ElementConventionExamples
File namekebab-casehealthcare-patient-consent.md, smart-home.md
Shard namecamelCase, {domain}{DataCategory}patientConsent, academicCredential
Pointer namedot-notation, {domain}.{resourceType}health.record, edu.transcript
Consent namedot-notation, {domain}.{verbObject}health.shareRecords, edu.verifyDegree
Claim namedot-notation, {domain}.{claimCategory}health.role, edu.degreeStatus

Before submitting, verify:

  • Template complete: All template sections are filled in (no placeholder braces remain).
  • Fixture validates: The example fixture passes assertUniversalManifestV01.
  • Consent defaults to deny: All consent keys specify a default of “denied” in the table and the fixture demonstrates explicit “allowed”/“denied” values.
  • No normative language: The document does not use “MUST”, “SHALL”, “REQUIRED” (RFC 2119 keywords) except when referring to core UM spec requirements. Integration guidance uses “should”, “recommended”, or “suggested”.
  • Boundary declared: The Normative Boundary section is present and unmodified.
  • Use cases concrete: Each use case is a specific, actionable user story.
  • Shards well-scoped: Each shard represents a distinct data compartment, not a dump of all fields.
  • Pointers reference external systems: Pointers link to resources outside the manifest, not to shard contents.
  • Claims are attestations: Claims represent verifiable assertions, not data fields (data belongs in shard entities).
  • Consumer behavior is defensive: Consumer steps include TTL checks, consent checks, and unknown-field tolerance.
  • Issuer behavior is constructive: Issuer steps produce a valid manifest from scratch.
  • Putting data in claims instead of shards.
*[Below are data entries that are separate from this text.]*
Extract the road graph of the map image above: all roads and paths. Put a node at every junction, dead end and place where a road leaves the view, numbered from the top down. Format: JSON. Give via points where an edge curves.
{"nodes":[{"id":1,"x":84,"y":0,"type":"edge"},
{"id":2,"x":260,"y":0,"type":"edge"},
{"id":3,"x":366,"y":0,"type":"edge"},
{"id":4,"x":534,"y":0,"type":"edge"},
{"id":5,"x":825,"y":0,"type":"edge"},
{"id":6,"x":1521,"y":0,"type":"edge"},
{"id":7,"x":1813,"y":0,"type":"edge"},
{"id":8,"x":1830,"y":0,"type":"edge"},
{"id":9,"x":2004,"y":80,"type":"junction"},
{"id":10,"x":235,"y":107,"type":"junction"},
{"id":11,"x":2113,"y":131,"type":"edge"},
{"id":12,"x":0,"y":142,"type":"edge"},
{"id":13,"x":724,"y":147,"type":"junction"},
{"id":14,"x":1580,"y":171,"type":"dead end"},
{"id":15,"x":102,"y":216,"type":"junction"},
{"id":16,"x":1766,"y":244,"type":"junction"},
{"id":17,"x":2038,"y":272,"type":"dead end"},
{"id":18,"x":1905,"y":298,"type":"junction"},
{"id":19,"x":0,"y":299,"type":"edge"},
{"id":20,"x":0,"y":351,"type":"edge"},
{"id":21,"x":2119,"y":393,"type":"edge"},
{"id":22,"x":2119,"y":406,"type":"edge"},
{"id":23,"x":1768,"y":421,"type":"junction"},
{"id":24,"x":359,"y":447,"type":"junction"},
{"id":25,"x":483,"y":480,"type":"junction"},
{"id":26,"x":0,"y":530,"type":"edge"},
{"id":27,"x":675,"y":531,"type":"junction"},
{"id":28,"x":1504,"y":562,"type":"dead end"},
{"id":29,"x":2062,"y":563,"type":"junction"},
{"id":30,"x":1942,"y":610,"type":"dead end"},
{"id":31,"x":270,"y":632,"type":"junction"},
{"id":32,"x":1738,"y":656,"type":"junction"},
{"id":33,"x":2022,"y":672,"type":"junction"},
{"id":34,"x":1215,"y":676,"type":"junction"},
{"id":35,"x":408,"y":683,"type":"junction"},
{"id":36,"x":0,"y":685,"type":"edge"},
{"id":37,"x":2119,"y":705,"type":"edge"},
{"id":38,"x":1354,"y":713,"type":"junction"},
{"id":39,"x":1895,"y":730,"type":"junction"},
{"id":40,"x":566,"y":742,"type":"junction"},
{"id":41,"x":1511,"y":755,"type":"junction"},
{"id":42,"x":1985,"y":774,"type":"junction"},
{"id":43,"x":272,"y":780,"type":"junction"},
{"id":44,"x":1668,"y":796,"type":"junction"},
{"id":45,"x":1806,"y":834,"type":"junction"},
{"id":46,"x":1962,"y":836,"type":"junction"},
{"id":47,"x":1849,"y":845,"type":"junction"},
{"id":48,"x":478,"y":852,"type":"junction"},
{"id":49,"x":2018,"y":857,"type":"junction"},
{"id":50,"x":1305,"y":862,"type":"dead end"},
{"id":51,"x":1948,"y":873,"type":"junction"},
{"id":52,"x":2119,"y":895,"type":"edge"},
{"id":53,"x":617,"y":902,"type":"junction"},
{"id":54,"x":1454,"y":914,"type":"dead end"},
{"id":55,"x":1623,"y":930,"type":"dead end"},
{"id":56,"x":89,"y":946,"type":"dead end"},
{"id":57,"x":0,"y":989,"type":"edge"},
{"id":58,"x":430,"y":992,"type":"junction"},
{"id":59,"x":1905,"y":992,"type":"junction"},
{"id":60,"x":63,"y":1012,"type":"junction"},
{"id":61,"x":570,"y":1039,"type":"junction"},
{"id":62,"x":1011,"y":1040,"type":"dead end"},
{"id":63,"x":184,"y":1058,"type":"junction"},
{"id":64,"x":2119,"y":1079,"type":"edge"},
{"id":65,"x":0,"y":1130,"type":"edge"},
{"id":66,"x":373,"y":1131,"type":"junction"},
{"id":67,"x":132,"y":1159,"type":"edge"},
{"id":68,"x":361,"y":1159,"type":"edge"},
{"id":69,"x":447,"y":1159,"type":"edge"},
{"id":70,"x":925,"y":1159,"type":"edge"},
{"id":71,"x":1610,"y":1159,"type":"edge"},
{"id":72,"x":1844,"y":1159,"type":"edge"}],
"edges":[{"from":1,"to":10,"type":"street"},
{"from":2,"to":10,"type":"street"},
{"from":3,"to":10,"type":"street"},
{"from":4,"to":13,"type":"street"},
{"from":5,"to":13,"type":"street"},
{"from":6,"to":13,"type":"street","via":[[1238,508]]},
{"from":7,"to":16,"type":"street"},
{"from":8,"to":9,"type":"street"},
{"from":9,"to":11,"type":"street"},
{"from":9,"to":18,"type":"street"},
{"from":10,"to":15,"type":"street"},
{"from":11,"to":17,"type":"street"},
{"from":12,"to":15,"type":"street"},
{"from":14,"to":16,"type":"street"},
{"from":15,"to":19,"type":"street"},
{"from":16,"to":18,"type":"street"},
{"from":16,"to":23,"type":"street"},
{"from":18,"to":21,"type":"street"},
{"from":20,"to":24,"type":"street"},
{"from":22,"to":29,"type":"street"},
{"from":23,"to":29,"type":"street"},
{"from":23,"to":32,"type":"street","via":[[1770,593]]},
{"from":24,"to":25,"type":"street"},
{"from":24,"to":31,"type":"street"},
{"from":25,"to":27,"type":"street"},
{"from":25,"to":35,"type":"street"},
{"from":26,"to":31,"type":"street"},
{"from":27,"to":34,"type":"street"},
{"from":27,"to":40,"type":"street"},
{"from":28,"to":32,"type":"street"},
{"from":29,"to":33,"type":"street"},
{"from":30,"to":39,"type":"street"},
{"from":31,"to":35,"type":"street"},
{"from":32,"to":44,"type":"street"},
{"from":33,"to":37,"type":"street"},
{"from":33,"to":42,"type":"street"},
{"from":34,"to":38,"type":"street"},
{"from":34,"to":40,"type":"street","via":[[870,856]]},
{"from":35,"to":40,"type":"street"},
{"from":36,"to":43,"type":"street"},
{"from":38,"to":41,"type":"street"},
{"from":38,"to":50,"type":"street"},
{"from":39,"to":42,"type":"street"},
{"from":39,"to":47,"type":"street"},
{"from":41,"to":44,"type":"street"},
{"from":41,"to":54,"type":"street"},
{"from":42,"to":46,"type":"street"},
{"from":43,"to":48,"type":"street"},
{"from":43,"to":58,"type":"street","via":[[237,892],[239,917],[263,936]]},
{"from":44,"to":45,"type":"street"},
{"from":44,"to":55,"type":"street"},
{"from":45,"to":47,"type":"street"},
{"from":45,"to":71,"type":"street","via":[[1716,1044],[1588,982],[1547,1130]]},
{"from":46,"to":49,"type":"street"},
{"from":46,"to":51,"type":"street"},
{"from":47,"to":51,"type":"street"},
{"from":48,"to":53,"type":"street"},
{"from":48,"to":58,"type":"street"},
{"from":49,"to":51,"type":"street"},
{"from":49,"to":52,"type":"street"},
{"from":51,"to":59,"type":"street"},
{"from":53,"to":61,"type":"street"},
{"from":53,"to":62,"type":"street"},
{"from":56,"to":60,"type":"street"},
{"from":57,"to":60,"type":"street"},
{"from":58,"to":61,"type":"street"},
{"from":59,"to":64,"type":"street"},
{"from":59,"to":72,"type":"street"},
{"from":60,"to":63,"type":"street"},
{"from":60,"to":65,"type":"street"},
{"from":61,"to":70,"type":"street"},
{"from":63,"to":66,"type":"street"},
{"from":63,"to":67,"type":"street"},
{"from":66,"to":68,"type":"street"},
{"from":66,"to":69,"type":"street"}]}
Claims are assertions (“this person has role X”). Data belongs in shard entities (“this person’s name is Y”).
  • Forgetting the consent default. Every consent key must default to “denied”. A missing consent means denied.
  • Using normative language. Integration lanes are non-normative guidance. Do not write “The consumer MUST do X” — write “The consumer should do X” or “Recommended: do X”.
  • Invalid fixture structure. Missing @context, wrong @type, issuedAt after expiresAt, or shards not in an array are common fixture errors.
  • Namespace collisions. Use domain-specific prefixes for all pointer, consent, and claim names to avoid collisions with other lanes.